Even on a wet and windy morning, the garden is teeming with birds and other wildlife.

"Weve had lots of tadpoles in the pond this year and the gold finches are back in numbers."

The garden is well structured with evergreens giving shape and contrast softened by herbaceous perennials and a mix of clematis providing almost year round flower.

Theres a pretty alpine corner to add detail and interest close to the house with the dramatic dark colours of sambucus niger, acers, berberis and heuchera drawing the eye further into the garden.

Hot colours bounce the light around even on the darkest of days with orange day lilies, spirea and the golden foliage of the choisya adding a warming glow.

3rd

Lesley Griffiths

Meltham

WALK into Lesley Griffiths secluded garden at Meltham and the instant impression is of calm and tranquility.

Lesley has a busy working life in personnel for supermarket giant, Morrisons. Her garden offers a perfect antidote to all that bustle somewhere to relax and wind down.

"It is really calm out here and I like the feeling of privacy created by the hedging of climbers," said Lesley.

"I just find that gardens are my escape."

Lesley, who has a daughter at university, has gardened in Meltham for about eight years.

"Every year I try and extend it more in terms of planting and structure," she said.

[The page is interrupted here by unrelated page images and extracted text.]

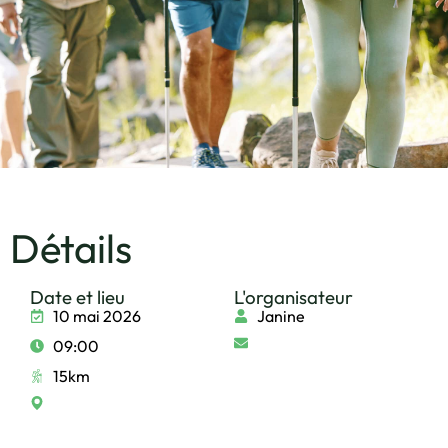
Détails
Date et lieu
L'organisateur
10 mai 2026
Janine
09:00
15km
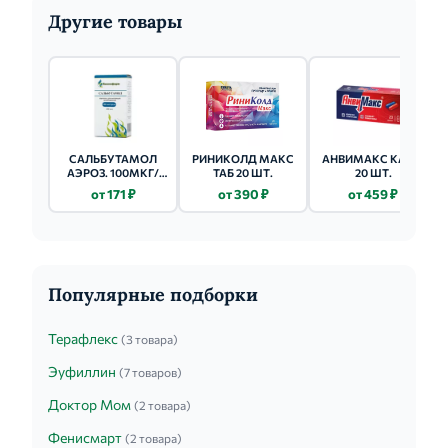
Другие товары
САЛЬБУТАМОЛ
РИНИКОЛД МАКС
АНВИМАКС КАПС.
АЭРОЗ. 100МКГ/
ТАБ 20 ШТ.
20 ШТ.
ДОЗА - 12МЛ
от 171 ₽
от 390 ₽
от 459 ₽
200ДОЗ
Популярные подборки
Терафлекс
(3 товара)
Эуфиллин
(7 товаров)
Доктор Мом
(2 товара)
Фенисмарт
(2 товара)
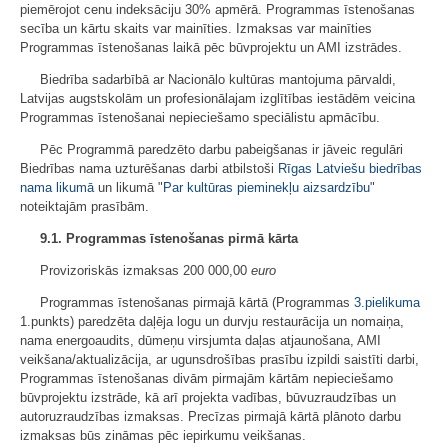
piemērojot cenu indeksāciju 30% apmērā. Programmas īstenošanas
secība un kārtu skaits var mainīties. Izmaksas var mainīties
Programmas īstenošanas laikā pēc būvprojektu un AMI izstrādes.
Biedrība sadarbībā ar Nacionālo kultūras mantojuma pārvaldi,
Latvijas augstskolām un profesionālajam izglītības iestādēm veicina
Programmas īstenošanai nepieciešamo speciālistu apmācību.
Pēc Programmā paredzēto darbu pabeigšanas ir jāveic regulāri
Biedrības nama uzturēšanas darbi atbilstoši
Rīgas Latviešu biedrības
nama likumā
un likumā "
Par kultūras pieminekļu aizsardzību
"
noteiktajām prasībām.
9.1. Programmas īstenošanas pirmā kārta
Provizoriskās izmaksas 200 000,00
euro
Programmas īstenošanas pirmajā kārtā (Programmas
3.pielikuma
1.punkts) paredzēta daļēja logu un durvju restaurācija un nomaiņa,
nama energoaudits, dūmeņu virsjumta daļas atjaunošana, AMI
veikšana/aktualizācija, ar ugunsdrošības prasību izpildi saistīti darbi,
Programmas īstenošanas divām pirmajām kārtām nepieciešamo
būvprojektu izstrāde, kā arī projekta vadības, būvuzraudzības un
autoruzraudzības izmaksas. Precīzas pirmajā kārtā plānoto darbu
izmaksas būs zināmas pēc iepirkumu veikšanas.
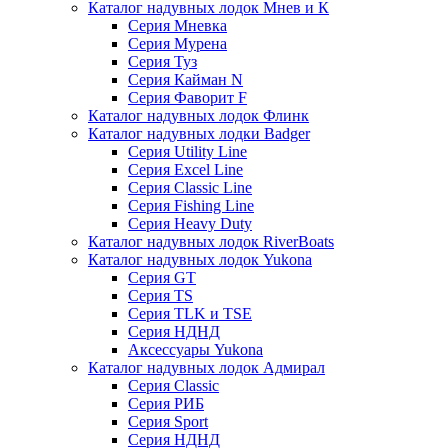
Каталог надувных лодок Мнев и К
Серия Мневка
Серия Мурена
Серия Туз
Серия Кайман N
Серия Фаворит F
Каталог надувных лодок Флинк
Каталог надувных лодки Badger
Серия Utility Line
Серия Excel Line
Серия Classic Line
Серия Fishing Line
Серия Heavy Duty
Каталог надувных лодок RiverBoats
Каталог надувных лодок Yukona
Серия GT
Серия TS
Серия TLK и TSE
Серия НДНД
Аксессуары Yukona
Каталог надувных лодок Адмирал
Серия Classic
Серия РИБ
Серия Sport
Серия НДНД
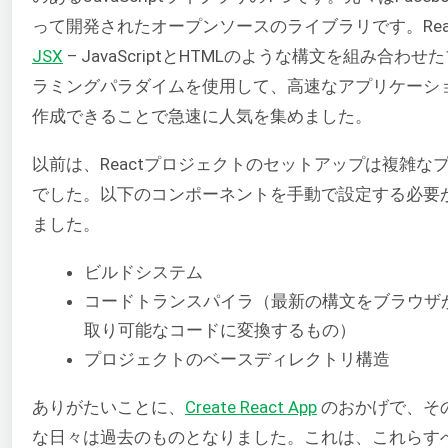
って開発されたオープンソースのライブラリです。Rea
JSX
– JavaScriptとHTMLのような構文を組み合わせ
ラミングパラダイムを使用して、高速なアプリケーシ
作成できることで急速に人気を集めました。
以前は、Reactプロジェクトのセットアップは複雑な
でした。以下のコンポーネントを手動で設定する必要
ました。
ビルドシステム
コードトランスパイラ（最新の構文をブラウザ
取り可能なコードに変換するもの）
プロジェクトのベースディレクトリ構造
ありがたいことに、
Create React App
のおかげで、そ
な日々は過去のものとなりました。これは、これらす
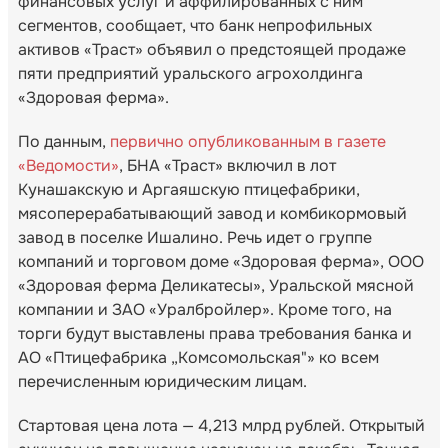
финансовых услуг и аффилированных с ним
сегментов, сообщает, что банк непрофильных
активов «Траст» объявил о предстоящей продаже
пяти предприятий уральского агрохолдинга
«Здоровая ферма».
По данным,
первично опубликованным в газете
«Ведомости»
, БНА «Траст» включил в лот
Кунашакскую и Аргаяшскую птицефабрики,
мясоперерабатывающий завод и комбикормовый
завод в поселке Ишалино. Речь идет о группе
компаний и торговом доме «Здоровая ферма», ООО
«Здоровая ферма Деликатесы», Уральской мясной
компании и ЗАО «Уралбройлер». Кроме того, на
торги будут выставлены права требования банка и
АО «Птицефабрика „Комсомольская"» ко всем
перечисленным юридическим лицам.
Стартовая цена лота — 4,213 млрд рублей. Открытый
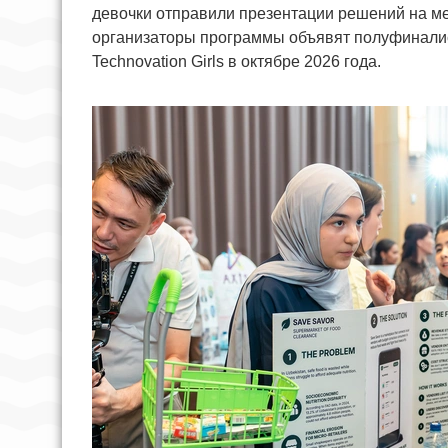
девочки отправили презентации решений на ме
организаторы программы объявят полуфиналис
Technovation Girls в октябре 2026 года.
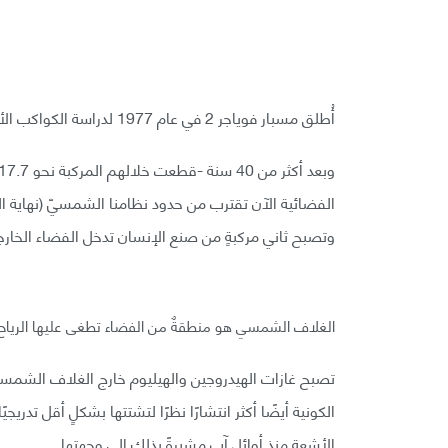
أُطلق مسبار فوياجر 2 في عام 1977 لدراسة الكواكب الأربعة العملاقة في النظام الشمسي.
وتصبح ثاني مركبةٍ من صنع الإنسان تدخل الفضاء الخارج
الغلاف الشمسي هو منطقةٌ من الفضاء تطغى عليها الرياح 
تصبح غازات الهيدروجين والهيليوم خارج الغلاف الشمس
الأشعة منذ أوائل آب مشيرةً بذلك إلى وجهتها.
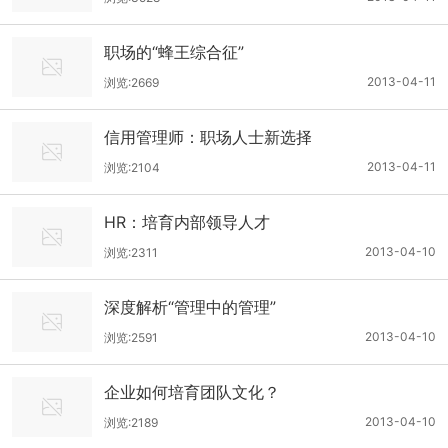
职场的“蜂王综合征”
2013-04-11
浏览:2669
信用管理师：职场人士新选择
2013-04-11
浏览:2104
HR：培育内部领导人才
2013-04-10
浏览:2311
深度解析“管理中的管理”
2013-04-10
浏览:2591
企业如何培育团队文化？
2013-04-10
浏览:2189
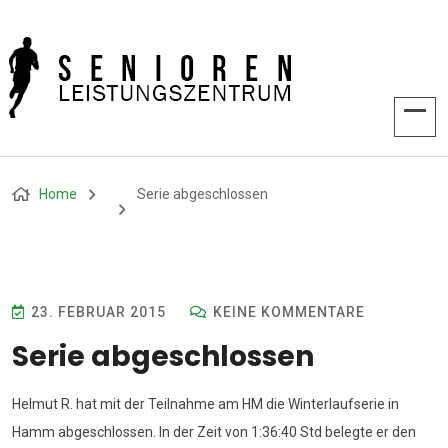
Home
Serie abgeschlossen
23. FEBRUAR 2015
KEINE KOMMENTARE
Serie abgeschlossen
Helmut R. hat mit der Teilnahme am HM die Winterlaufserie in
Hamm abgeschlossen. In der Zeit von 1:36:40 Std belegte er den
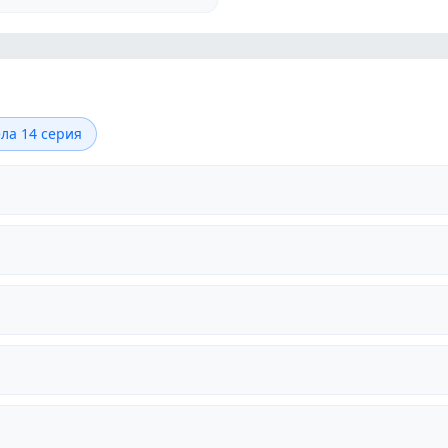
ла 14 серия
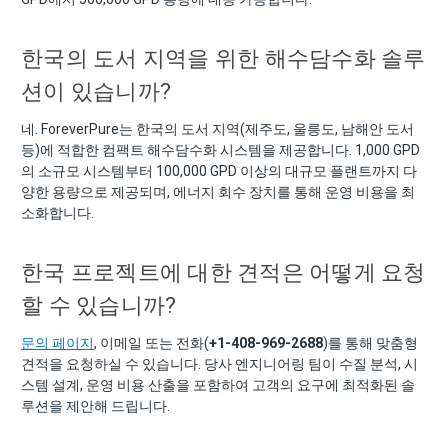
한국의 도서 지역을 위한 해수담수화 솔루
션이 있습니까?
네. ForeverPure는 한국의 도서 지역(제주도, 울릉도, 남해안 도서
등)에 적합한 컴팩트 해수담수화 시스템을 제공합니다. 1,000 GPD
의 소규모 시스템부터 100,000 GPD 이상의 대규모 플랜트까지 다
양한 용량으로 제공되며, 에너지 회수 장치를 통해 운영 비용을 최
소화합니다.
한국 프로젝트에 대한 견적은 어떻게 요청
할 수 있습니까?
문의 페이지
, 이메일 또는 전화(
+1-408-969-2688
)를 통해 맞춤형
견적을 요청하실 수 있습니다. 당사 엔지니어링 팀이 수질 분석, 시
스템 설계, 운영 비용 산출을 포함하여 고객의 요구에 최적화된 솔
루션을 제안해 드립니다.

For that all important hedging, Lesley has used climbers, many of them fragrant and offering all year round evergreen structure.

There are roses, a Lesley favourite, heavily scented jasmine and splashes of colourful clematis.

Lesley has used a restrained colour palette of pastels and white - the flowering climbers subtle colours echoed in the blue-grey leaves of twin eucalyptus.

Much of the herbaceous planting offers soft, feathery foliage which compliment perfectly the subtle hues of the pale green woodwork and the delicate fragrance from thymes, lavender and roses.